TO DO: Retyping the entire listing exactly is the task.

MATERIAL PROVIDED:

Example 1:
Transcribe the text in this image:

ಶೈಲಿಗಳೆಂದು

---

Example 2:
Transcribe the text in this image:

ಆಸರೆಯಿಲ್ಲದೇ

EXPECTED ANSWER:
Example 1:
Transcribe the text in this image:

ಶೈಲಿಗಳೆಂದು

---

Example 2:
Transcribe the text in this image:

ಆಸರೆಯಿಲ್ಲದೇ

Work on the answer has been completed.